[Metin alıntısı]:

☆ ☆ ☆ ☆ ☆

14 Eylül 2009 Pazartesi

Bursaspor 0-1 Fenerbahçe

Maç aslında beklediğimden kolay geçti, bu kadar az pozisyon vermeyi beklemiyordum. Belki de en korkutan Bursaspor pozisyonu uzatmaların sonunda gelen yan top oldu, Volkan’ın ciddi bir kurtarışı bile yok. En azından oyunun belli bölümlerinde seyircinin de desteğiyle Bursaspor’un Fenerbahçe’yi bunaltacağını, Fenerbahçe’nin öne çıktığı bölümlerde de Sercan ve Volkan Şen gibi oyuncularla ciddi pozisyonlar bulabileceğini düşünüyordum ama Lugano-Bilica ikilisinin iyi futbolu ve oyunda temponun yükselmemesi Fenerbahçe’yi sıkıntıdan kurtardı. Sercan Fenerbahçe savunması arasında kayboldu.

☆ ☆ ☆ ☆ ☆

[Amaç 1]: Bursaspor-Fenerbahçe maçı yazısında "Bursaspor 0-1 Fenerbahçe" ile başlayıp "savunması arasında kayboldu." ile biten bölümü hiçbir değişiklik yapmadan kopyalayın.
[Amaç 2]: Bursaspor-Fenerbahçe maçı yazısını son cümlesinin ardından devam ettirerek yazın.

[Kayıtlı veriler]:
☆ ☆ ☆ ☆ ☆

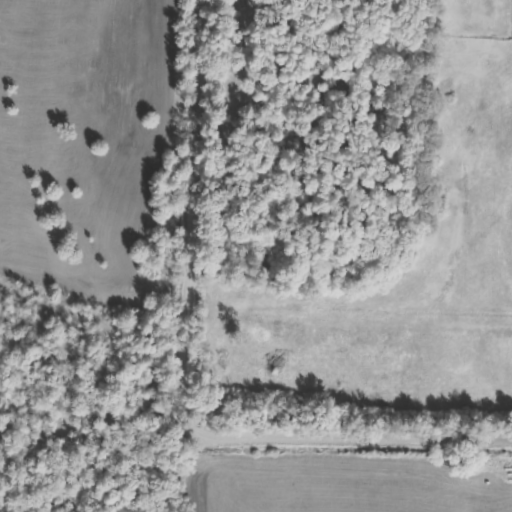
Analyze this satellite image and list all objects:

☆ ☆ ☆ ☆ ☆

[Cevap 1]:
Bursaspor 0-1 Fenerbahçe

Maç aslında beklediğimden kolay geçti, bu kadar az pozisyon vermeyi beklemiyordum. Belki de en korkutan Bursaspor pozisyonu uzatmaların sonunda gelen yan top oldu, Volkan’ın ciddi bir kurtarışı bile yok. En azından oyunun belli bölümlerinde seyircinin de desteğiyle Bursaspor’un Fenerbahçe’yi bunaltacağını, Fenerbahçe’nin öne çıktığı bölümlerde de Sercan ve Volkan Şen gibi oyuncularla ciddi pozisyonlar bulabileceğini düşünüyordum ama Lugano-Bilica ikilisinin iyi futbolu ve oyunda temponun yükselmemesi Fenerbahçe’yi sıkıntıdan kurtardı. Sercan Fenerbahçe savunması arasında kayboldu.

[Cevap 2]:
Fenerbahçe baskı yemedi, hatta etkisiz bir iç saha maçı oynar gibiydi. Golü bulana kadar topa daha çok sahip olan ve oyunu rakip sahaya yıkmak isteyen taraf Fenerbahçe’ydi ama çok da üretken olamıyordu. Güiza’nın girdiği 1-2 cılız pozisyon haricinde fırsat da bulamadı ama aynı Güiza’nın devrenin sonuna doğru yararlanamadığı bir pozisyon sonrasında onu takip eden Alex’e verdiği pası Kaptan sağ ayağıyla yan ağlara bıraktı ve devre Fenerbahçe’nin üstünlüğü ile sona erdi.
.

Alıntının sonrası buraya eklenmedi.